**Passage to read:**
------------------------------------------------------------------------

British Columbia

Coastal GasLink reports 2 spills while tunnelling under Morice River in northern B.C.

The B.C. Energy Regulator is investigating after Coastal GasLink reported two spills of clay lubricant while it was tunnelling under the Morice River to build a natural gas pipeline through northern British Columbia. 

B.C.'s Energy Regulator investigates reports of clay lubricant release during pipeline construction

A stretch of river is shown, with snowy trees lining its banks.
The glacier-fed Morice River is a source of salmon and clean drinking water for the Wet'suwet'en people. Coastal GasLink is tunnelling under the riverbed. (Ousama Farag/CBC)

The B.C. Energy Regulator (BCER) is investigating after Coastal GasLink (CGL) reported two spills of clay lubricant while it was tunnelling under the Morice River to build a natural gas pipeline through northern British Columbia. 

The area around the Morice River has for years been the site of conflict between Wet'suwet'en hereditary chiefs and supporters, and CGL, its workers and the RCMP. 

The salmon-bearing Morice River, on Wet'suwet'en traditional territory, is considered a sacred headwater called the Wedzin Kwa.

------------------------------------------------------------------------

**Data records:**
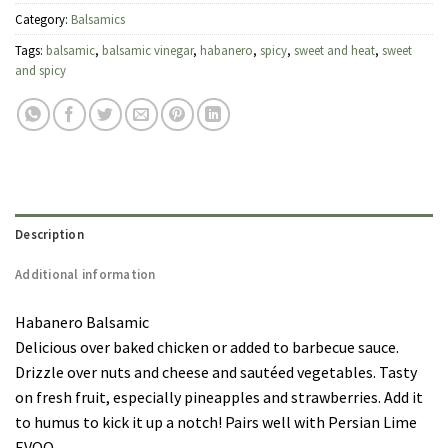
Category:
Balsamics
Tags:
balsamic
,
balsamic vinegar
,
habanero
,
spicy
,
sweet and heat
,
sweet
and spicy
Description
Additional information
Habanero Balsamic
Delicious over baked chicken or added to barbecue sauce.
Drizzle over nuts and cheese and sautéed vegetables. Tasty
on fresh fruit, especially pineapples and strawberries. Add it
to humus to kick it up a notch! Pairs well with Persian Lime
EVOO.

------------------------------------------------------------------------

Extend the news article about Coastal GasLink's clay lubricant spills under the Morice River, starting after its last sentence.

On Wednesday, CGL issued a statement that one spill had been detected on land, and another in a small tributary west of the Morice.

"With winter conditions still present, there is little water flow in the tributary," according to CGL. 

The company told CBC in an email that the size of the spills and what caused them were still being investigated, adding that the clay is "non-toxic" and no adverse impacts to fish or waterways are expected.

"We have always considered and prepared for the potential release of clay during micro-tunnelling ... [and have] robust mitigation measures ... in place to address it." 

Impacts 'vary' depending on the clay

According to the company, micro-tunnelling uses hydraulic jacks and a tunnel boring machine to push concrete casing segments through the soil deep under rivers during pipeline construction.

In an email to CBC News, the Ministry of Environment and Climate Change Strategy said that because the incident involved "instream work," it was not under the ministry's jurisdiction, but rather that of the BCER, formerly the B.C. Oil and Gas Commission.

In an email to CBC News, the BCER said its compliance and enforcement officers have conducted an onsite visit and "continue to monitor the management, clean up, and potential impacts to the stream and aquatic life." 

"Potential impacts to waterways can vary depending on the amount of bentonite clay released and size and flow of the waterway."

Bentonite clay is fine particulate slurry used to install pipeline in the tunnelling process being used at the Morice River crossing. 

Turbidity — high levels of sediment suspended in water — can be deadly to fish and their eggs and destructive of habitat.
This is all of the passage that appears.